どこへ行くのだろう? と小首をかしげていると、正面の金髪貴公子がニコリと笑いかけてきた。
「一緒に食事できるなんて、久しぶりだねエルシィ。今日は随分顔色が良いようだ」
ドキリとした。
もちろんトキメキ方面ではなく、不安方面の高鳴りだ。
交流が少ないとはいえ兄である。
初対面の挨拶はマズい、と考えながらエルシィは一生懸命笑顔を作る。
「ごきげんよう、お兄さま。いつ振りかしら」
思い出すような素振りをしながら「知らんけど」と心でつぶやく。
不自然じゃなかろうか、との不安が常に付きまとうが、そのぎこちなさは体調の不安のせいだろう、と解釈されたようで突っ込まれなかった。
一通りニコやかな挨拶が済むと食事が運ばれてくる。
先ほどキャリナが出て行ったドアがそっと開くと、料理の乗った皿を何枚か持った男女が出てきた。
一人、女性の方はキャリナだ。
どうやら主人の給仕をするのも侍女の仕事らしい。
もう一人の物静かそうな男性はカスペル殿下の侍従だろう。
執事さんポイな。
などとエルシィは思ったが、後で聞いたら「執事とは一家の執務をまとめる使用人の長」なのだそうで、侍従とは明確に違うらしい。

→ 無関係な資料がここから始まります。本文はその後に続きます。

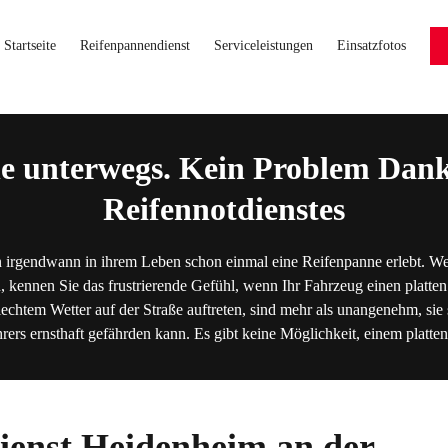
Startseite
Reifenpannendienst
Serviceleistungen
Einsatzfotos
e unterwegs. Kein Problem Dank
Reifennotdienstes
 irgendwann in ihrem Leben schon einmal eine Reifenpanne erlebt. We
, kennen Sie das frustrierende Gefühl, wenn Ihr Fahrzeug einen platten
lechtem Wetter auf der Straße auftreten, sind mehr als unangenehm, sie s
hrers ernsthaft gefährden kann. Es gibt keine Möglichkeit, einem platt
ienst Heidenheim an der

まぁ、一家の若君に長く仕えた侍従が、その若君が一家を継いだ時に執事となることも多いそうなのでまったく関係ないとは言えないのだが。
ともかく、メイドの男版が執事だと思っていたエルシィは、考え違いをえらく怪訝な目で見られた。
「それにしても、今日は本当に顔色が良い。エルシィも八歳になって少しは丈夫になってきたのかな」
食事をしながら幾らかの世間話を交わした後、カスペル殿下が嬉しそうに頷きながら言う。
その表情は、本当に妹を心配していたと言う喜びが見て取れ、エルシィも嬉しくあり、また、本当は中身が違うということに少し罪悪感を覚えた。

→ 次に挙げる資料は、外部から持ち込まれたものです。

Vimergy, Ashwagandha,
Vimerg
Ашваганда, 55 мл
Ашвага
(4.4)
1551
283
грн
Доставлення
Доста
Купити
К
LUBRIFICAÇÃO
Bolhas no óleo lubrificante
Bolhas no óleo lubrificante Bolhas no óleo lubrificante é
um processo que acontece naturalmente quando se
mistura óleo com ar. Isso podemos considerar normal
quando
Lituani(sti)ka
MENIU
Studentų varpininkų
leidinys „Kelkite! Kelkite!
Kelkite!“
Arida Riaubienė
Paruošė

とはいえ、エルシィとして過ごせ、というのが本物のエルシィが残した言葉なのだ。
さらにそれは女神の意思でもあるらしいので止めるわけにはいかない。
エルシィはそんな言い訳と共にほのかな罪悪感を押し流すことにした。
「ええ、女神さまのご加護なのです。これからは体調の良い時に少しずつ出歩いてみようと思います」
「そうか。それは良いね。でも程々にね」
丈夫になりつつある妹を祝福しつつ、まだ少しの心配を織り交ぜ、カスペル殿下はそう言ってから神に祈りを捧げるように印を結んで目を閉じた。
食事はそれで終了した。
来た時と同じ様に静々と歩き、三人で戻る。
そして扉前で近衛士ヘイナルと別れて部屋に入るなり、エルシィはベッドへダイブした。
「無事に終わったぁ。てろーん」
「なんですか『てろーん』って」
お行儀が悪い、とプンスカしながらも呆れた声でキャリナが問う。
「立ち上がれないくらい疲れた時の音」
枕に顔をうずめながら、エルシィはそう答える。
もちろん行き帰りの徒歩も疲れたが、それ以上に疲れたのが殿下との会話だ。
完全に初対面なのに親しくしなければならないのだから、それは気疲れしないわけがない。

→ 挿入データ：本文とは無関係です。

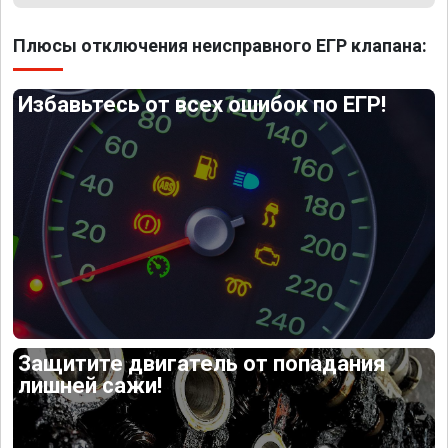
Плюсы отключения неисправного ЕГР клапана:
Избавьтесь от всех ошибок по ЕГР!
Защитите двигатель от попадания
лишней сажи!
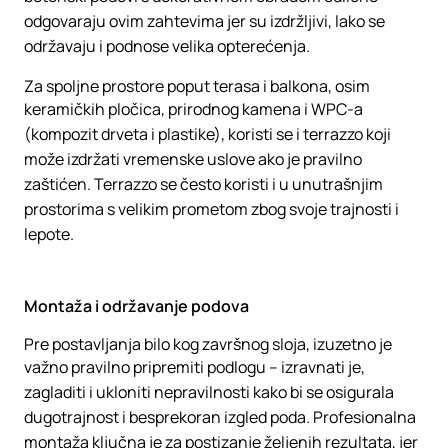
odgovaraju ovim zahtevima jer su izdržljivi, lako se
održavaju i podnose velika opterećenja.
Za spoljne prostore poput terasa i balkona, osim
keramičkih pločica, prirodnog kamena i WPC-a
(kompozit drveta i plastike), koristi se i terrazzo koji
može izdržati vremenske uslove ako je pravilno
zaštićen. Terrazzo se često koristi i u unutrašnjim
prostorima s velikim prometom zbog svoje trajnosti i
lepote.
Montaža i održavanje podova
Pre postavljanja bilo kog završnog sloja, izuzetno je
važno pravilno pripremiti podlogu – izravnati je,
zagladiti i ukloniti nepravilnosti kako bi se osigurala
dugotrajnost i besprekoran izgled poda. Profesionalna
montaža ključna je za postizanje željenih rezultata, jer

会社勤めでは顔を忘れた顧客と、いかにも覚えている振りで会話することもある。
だがそれはあくまで忘れただけなので会話していれば思い出してくるものだ。
思い出すのだから後は楽になる。
だが今回の場合は完全に知らない人と、相手にはそれと気付かれない様に知っている素振りで会話しつつ、最終的には本当に兄妹とならなければならないのだ。
情報の出し入れには厳重な注意が必要だった。
そんなわけでエルシィの体力気力はすでに空欠と言えた。
「そんな風には見えませんでしたけど。まぁこれでは城内の散策など無理ですね」
「いーきーたーいー、けど、むーりー」
そう言う訳で、ロマンあふれる城内探検は後日延期と相成った。
動く気になれなかったので、夕食はまた部屋で摂った。